Every line below that includes the word "Policy" needs to be copied.

▶ SUPPLIED ENTRIES:
+ + + + + + +

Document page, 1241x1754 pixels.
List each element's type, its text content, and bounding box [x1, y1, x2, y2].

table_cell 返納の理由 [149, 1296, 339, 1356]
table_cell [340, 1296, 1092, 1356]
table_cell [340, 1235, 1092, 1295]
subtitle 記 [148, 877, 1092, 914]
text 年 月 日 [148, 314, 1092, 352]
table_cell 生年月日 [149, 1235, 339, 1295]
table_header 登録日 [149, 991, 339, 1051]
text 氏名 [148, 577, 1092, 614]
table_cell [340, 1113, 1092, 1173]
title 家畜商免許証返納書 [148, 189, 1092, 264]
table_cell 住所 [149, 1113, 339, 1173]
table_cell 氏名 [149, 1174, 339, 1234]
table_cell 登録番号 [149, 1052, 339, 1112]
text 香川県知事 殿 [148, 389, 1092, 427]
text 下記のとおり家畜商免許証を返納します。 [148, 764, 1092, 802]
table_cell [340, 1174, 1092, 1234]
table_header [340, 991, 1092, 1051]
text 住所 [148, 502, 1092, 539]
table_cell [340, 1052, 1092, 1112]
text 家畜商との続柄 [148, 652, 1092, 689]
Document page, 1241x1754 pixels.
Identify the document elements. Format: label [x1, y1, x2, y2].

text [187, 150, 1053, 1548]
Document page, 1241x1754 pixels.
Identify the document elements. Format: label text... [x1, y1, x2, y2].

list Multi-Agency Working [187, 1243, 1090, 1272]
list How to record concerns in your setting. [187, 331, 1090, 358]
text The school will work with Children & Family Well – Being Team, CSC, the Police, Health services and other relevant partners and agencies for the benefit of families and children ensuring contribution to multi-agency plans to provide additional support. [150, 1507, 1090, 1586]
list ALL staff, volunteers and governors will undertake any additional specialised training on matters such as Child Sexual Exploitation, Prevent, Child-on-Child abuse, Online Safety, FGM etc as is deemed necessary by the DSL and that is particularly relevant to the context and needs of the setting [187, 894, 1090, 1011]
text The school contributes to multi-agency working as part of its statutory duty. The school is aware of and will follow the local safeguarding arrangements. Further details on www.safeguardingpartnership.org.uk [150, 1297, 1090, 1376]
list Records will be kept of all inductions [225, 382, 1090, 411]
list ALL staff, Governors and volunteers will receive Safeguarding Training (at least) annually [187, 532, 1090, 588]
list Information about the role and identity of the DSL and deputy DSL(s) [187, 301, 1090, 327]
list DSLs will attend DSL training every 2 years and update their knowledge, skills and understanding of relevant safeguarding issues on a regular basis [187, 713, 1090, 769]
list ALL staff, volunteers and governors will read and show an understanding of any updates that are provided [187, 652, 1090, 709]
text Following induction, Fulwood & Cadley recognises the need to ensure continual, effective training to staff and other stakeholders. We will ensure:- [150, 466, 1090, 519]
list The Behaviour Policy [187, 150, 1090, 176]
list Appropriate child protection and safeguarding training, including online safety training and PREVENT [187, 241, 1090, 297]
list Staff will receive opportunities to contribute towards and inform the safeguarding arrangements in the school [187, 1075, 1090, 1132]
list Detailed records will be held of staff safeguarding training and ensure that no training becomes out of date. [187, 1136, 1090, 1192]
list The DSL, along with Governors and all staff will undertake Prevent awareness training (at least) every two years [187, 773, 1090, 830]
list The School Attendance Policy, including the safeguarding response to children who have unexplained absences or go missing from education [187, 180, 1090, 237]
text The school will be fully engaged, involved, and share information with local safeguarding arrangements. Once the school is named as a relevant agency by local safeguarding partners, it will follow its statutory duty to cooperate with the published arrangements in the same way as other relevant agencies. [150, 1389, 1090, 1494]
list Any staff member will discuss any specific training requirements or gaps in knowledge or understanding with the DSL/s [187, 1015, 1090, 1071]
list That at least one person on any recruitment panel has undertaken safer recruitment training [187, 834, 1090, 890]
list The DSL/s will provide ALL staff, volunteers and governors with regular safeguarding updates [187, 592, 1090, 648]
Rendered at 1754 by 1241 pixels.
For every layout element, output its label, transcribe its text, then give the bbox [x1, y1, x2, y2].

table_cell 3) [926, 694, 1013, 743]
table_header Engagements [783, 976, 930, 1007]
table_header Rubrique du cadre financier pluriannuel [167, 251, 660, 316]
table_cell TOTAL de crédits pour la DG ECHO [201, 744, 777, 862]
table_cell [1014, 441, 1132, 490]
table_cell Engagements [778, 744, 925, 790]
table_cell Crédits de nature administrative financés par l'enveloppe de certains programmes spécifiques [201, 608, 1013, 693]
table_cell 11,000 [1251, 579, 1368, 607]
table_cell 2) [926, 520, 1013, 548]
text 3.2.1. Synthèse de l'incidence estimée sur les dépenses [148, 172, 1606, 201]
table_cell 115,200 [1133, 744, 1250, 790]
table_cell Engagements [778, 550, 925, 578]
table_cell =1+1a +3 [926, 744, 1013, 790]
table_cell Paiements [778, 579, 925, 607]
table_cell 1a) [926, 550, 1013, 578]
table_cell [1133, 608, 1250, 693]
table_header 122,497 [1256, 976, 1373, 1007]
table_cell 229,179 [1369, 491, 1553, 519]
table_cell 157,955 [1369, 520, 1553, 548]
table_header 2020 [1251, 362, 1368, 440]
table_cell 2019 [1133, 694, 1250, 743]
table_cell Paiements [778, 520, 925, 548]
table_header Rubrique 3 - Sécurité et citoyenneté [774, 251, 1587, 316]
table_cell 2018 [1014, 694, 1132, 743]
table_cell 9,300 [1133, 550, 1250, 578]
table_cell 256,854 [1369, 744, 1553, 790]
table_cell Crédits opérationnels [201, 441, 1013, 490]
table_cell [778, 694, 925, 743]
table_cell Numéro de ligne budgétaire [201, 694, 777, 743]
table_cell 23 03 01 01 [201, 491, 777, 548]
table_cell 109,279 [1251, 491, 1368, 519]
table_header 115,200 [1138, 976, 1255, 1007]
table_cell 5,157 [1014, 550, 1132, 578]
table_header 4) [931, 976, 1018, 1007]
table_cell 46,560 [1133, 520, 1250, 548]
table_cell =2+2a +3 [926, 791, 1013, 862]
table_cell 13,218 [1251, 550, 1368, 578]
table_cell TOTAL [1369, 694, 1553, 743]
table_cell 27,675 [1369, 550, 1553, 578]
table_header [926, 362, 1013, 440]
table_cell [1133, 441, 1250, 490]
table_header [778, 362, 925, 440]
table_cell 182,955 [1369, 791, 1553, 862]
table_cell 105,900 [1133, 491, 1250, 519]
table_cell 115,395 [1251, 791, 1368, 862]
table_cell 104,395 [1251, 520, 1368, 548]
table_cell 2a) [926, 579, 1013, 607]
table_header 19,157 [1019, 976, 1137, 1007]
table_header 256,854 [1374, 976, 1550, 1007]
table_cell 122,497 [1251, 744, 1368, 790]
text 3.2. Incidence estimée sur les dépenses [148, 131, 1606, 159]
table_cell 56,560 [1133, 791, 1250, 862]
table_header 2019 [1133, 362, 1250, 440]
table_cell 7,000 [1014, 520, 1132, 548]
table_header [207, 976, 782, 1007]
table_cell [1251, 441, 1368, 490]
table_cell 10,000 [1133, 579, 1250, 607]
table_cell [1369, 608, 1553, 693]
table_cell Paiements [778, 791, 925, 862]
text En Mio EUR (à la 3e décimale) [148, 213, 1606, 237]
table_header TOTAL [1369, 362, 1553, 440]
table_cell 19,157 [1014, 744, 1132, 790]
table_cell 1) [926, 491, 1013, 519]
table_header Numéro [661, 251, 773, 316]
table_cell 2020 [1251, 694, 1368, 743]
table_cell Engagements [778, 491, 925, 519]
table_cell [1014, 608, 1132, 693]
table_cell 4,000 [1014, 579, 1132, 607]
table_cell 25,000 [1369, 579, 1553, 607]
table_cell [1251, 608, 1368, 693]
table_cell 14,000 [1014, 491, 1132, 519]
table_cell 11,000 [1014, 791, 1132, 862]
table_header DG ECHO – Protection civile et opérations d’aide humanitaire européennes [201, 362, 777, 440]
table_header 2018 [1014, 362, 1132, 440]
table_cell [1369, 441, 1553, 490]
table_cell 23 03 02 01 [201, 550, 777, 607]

+ + + + + + +

▶ OUTPUT OF THE EXERCISE:
list The Behaviour Policy [187, 150, 1090, 176]
list The School Attendance Policy, including the safeguarding response to children who have unexplained absences or go missing from education [187, 180, 1090, 237]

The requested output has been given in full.